Coronary No-reflow Phenomenon: A Review of Therapeutic Pharmacological Agents

Document Type : Original Article


1 Department of Cardiovascular Diseases, Faculty of Medicine, Mashhad University of Medical Sciences, Mashhad, Iran.

2 Cardiology Department, Razavi Hospital, Imam Reza International University, Mashhad, Iran.



Coronary no-reflow phenomenon (CNRP) is one of the leading catastrophic consequences of percutaneous coronary intervention (PCI). Although several preventive strategies have been advised, yet CNRP is not entirely controlled with pharmacological agents after diagnosis. This study is a review of therapeutic pharmacological agents used in various studies for post-PCI-CNRP. Several pharmacological agents have been introduced for reducing the burden of adverse outcome, before or during PCI. Although most of these agents have shown a remarkable effect on post-PCI CNRP incidence reduction, and it seems more powerful are still needed for a better validation of the results.
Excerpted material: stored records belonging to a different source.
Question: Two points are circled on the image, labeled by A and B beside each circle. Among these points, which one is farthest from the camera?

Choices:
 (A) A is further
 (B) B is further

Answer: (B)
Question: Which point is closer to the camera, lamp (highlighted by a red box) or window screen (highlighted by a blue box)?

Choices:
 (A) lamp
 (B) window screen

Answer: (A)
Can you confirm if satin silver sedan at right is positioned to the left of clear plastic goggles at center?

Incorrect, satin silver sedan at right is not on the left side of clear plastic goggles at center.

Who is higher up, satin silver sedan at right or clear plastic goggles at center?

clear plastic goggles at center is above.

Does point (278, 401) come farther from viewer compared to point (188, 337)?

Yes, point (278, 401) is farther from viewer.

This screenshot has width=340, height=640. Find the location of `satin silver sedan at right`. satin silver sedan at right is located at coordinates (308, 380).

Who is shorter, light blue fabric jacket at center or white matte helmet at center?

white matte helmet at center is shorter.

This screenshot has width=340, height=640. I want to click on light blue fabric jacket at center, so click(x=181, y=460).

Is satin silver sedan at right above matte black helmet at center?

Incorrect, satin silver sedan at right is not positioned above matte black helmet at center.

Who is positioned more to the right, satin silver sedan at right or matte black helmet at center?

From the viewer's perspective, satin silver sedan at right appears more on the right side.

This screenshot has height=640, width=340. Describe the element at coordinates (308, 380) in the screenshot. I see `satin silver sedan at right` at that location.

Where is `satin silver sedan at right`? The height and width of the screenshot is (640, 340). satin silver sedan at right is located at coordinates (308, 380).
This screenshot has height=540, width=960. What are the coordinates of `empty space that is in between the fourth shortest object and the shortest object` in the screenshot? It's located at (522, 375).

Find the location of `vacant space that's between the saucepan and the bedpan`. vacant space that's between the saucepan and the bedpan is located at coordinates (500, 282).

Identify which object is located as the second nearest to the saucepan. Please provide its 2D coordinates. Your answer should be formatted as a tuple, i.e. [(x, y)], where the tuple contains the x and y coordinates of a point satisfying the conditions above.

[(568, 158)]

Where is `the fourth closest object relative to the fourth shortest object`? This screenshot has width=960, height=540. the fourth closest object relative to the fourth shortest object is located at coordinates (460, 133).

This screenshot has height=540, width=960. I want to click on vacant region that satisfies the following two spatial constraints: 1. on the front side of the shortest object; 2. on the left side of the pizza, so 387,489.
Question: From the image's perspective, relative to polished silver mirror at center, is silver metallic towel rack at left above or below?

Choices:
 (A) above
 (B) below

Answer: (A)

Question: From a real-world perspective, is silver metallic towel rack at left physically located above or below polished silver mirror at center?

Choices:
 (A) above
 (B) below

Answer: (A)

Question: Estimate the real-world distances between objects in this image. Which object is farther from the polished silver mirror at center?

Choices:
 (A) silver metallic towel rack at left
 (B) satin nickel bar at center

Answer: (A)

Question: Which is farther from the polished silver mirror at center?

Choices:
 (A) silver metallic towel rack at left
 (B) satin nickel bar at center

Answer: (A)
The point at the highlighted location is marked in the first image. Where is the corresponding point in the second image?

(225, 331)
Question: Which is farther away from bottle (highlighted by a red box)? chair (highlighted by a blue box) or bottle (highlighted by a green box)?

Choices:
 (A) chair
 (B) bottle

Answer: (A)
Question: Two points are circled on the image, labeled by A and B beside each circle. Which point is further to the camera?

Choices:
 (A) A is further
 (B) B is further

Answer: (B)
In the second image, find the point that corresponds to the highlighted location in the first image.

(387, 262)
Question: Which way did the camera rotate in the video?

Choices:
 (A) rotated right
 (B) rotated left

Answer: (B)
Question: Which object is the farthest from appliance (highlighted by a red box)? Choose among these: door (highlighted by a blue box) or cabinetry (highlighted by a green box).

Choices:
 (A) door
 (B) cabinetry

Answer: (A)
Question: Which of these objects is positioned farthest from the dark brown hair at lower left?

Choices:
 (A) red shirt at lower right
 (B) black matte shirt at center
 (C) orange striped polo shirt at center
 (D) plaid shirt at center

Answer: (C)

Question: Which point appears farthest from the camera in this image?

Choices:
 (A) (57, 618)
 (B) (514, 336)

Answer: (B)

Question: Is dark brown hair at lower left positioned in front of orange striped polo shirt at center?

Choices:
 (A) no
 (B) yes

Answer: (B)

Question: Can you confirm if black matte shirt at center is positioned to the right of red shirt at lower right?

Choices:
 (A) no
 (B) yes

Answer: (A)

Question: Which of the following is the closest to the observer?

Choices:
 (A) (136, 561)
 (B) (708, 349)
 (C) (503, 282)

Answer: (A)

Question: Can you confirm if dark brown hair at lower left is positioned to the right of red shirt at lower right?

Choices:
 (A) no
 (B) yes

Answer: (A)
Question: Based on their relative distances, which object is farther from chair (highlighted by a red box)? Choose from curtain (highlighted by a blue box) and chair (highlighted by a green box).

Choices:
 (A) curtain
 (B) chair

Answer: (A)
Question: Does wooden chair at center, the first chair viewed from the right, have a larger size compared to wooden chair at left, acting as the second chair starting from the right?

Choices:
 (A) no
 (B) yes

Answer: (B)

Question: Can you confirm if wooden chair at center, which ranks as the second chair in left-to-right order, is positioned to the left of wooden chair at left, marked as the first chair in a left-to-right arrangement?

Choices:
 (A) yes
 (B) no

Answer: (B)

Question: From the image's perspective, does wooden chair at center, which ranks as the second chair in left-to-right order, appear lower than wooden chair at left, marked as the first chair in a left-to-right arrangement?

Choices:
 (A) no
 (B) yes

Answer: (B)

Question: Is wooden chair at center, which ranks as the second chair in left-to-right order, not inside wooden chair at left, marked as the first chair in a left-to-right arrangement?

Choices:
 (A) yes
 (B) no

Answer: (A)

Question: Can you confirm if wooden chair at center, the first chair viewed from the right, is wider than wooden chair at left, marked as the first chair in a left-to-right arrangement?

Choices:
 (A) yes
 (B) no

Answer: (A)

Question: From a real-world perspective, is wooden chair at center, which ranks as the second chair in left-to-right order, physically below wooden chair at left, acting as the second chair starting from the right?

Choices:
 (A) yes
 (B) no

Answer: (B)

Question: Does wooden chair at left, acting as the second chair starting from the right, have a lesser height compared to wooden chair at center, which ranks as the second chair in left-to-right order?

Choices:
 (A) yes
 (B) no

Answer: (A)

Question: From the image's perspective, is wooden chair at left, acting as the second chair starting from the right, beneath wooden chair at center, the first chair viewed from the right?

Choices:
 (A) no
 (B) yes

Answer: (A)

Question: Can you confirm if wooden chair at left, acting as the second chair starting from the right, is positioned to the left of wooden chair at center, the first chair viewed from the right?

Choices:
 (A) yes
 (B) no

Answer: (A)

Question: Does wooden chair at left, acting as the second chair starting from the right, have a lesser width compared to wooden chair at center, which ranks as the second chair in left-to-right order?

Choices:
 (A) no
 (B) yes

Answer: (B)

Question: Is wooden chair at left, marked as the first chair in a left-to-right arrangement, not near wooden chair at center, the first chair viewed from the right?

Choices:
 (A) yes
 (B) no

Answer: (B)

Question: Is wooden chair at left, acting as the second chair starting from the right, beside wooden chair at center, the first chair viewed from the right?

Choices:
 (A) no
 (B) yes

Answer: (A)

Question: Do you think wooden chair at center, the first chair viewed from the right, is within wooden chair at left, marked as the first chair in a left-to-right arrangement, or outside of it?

It appears that intra lesion and distal intracoronary administrations would have a less systemic effect, and therefore may be safer than catheter injection. Moreover, adenosine, sodium nitroprusside, and calcium channel blockers are among the most routinely used methods. However, we believe that the best approach in treating or preventing no-reflow post-STMI might be combinational therapy. By the way, although there have been numerous studies on different agents capable of lessening the noreflow phenomenon, yet there is no exact guideline for choosing the most appropriate drug. A systematic review and meta-analysis on all available or practiced combinational pharmacotherapies to prevent PCI-related no-reflow are needed to suggest the most appropriate therapy.